By 1953, NACA had started to look toward space, and Johnson was a perfect fit as a human computer.

As NACA morphed into NASA, Johnson was increasingly relied upon to perform highly complex, critical calculations.

NASA | Katherine Johnson

While the astronauts got the headlines, the work of engineers and mathematicians on the ground made their journeys possible, and Johnson was one of NASA's most reliable members, a veritable rock star of putting people into space and getting them back down to Earth safely.

Johnson personally calculated the trajectory for Alan Shepard's journey into space, and before his historic first manned orbit of Earth, John Glenn requested that she check all the math IBM's electronic computers had performed on the orbital equations.

"If she says they're good, then I'm ready to go," he said at the time.
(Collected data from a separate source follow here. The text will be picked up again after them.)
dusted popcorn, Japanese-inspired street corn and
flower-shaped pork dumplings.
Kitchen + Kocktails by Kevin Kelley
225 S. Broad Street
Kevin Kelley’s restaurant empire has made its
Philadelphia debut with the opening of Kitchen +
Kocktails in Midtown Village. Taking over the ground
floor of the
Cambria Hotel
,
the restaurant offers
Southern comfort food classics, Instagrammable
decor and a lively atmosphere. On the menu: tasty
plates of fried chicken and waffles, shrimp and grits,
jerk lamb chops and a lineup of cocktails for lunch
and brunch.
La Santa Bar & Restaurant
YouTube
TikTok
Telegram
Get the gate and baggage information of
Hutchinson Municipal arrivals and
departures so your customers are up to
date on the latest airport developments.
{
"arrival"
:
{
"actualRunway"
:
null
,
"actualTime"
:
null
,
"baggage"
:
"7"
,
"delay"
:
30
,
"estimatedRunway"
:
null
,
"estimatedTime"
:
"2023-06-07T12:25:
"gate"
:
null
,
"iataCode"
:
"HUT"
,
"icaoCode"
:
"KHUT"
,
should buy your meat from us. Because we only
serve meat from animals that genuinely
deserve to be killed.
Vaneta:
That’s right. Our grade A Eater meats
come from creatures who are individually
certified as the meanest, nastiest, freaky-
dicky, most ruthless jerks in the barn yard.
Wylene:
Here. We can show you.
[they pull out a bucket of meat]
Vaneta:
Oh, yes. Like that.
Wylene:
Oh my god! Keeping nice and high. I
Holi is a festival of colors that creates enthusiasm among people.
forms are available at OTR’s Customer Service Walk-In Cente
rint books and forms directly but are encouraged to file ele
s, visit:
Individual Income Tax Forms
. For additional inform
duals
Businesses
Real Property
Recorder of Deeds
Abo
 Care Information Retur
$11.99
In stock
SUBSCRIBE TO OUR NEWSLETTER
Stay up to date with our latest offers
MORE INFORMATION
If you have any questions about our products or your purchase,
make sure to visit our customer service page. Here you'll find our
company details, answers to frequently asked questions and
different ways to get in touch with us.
Johnson's greatest feat, by her own reckoning, was her work on the Apollo missions.

Facebook | Hidden Figures

For the Apollo program, she helped sync up the lunar module with the orbiting command module, as well as mapping the moon's surface ahead of the mission. Johnson later worked on the Space Shuttle and Landsat programs as well before finally retiring in 1986.

In 2015, President Obama awarded Johnson the Medal of Freedom, and in 2016, the film Hidden Figures, based on her life, was released in theaters with Taraji P. Henson portraying her on screen.

Tributes have been pouring in for Johnson following the news of her passing at age 101.

NASA | Bill Ingalls

NASA administrator Jim Bridenstine called her "an American hero," saying "Ms. Johnson helped our nation enlarge the frontiers of space even as she made huge strides that also opened doors for women and people of color in the universal human quest to explore space...At NASA we will never forget her courage and leadership and the milestones we could not have reached without her."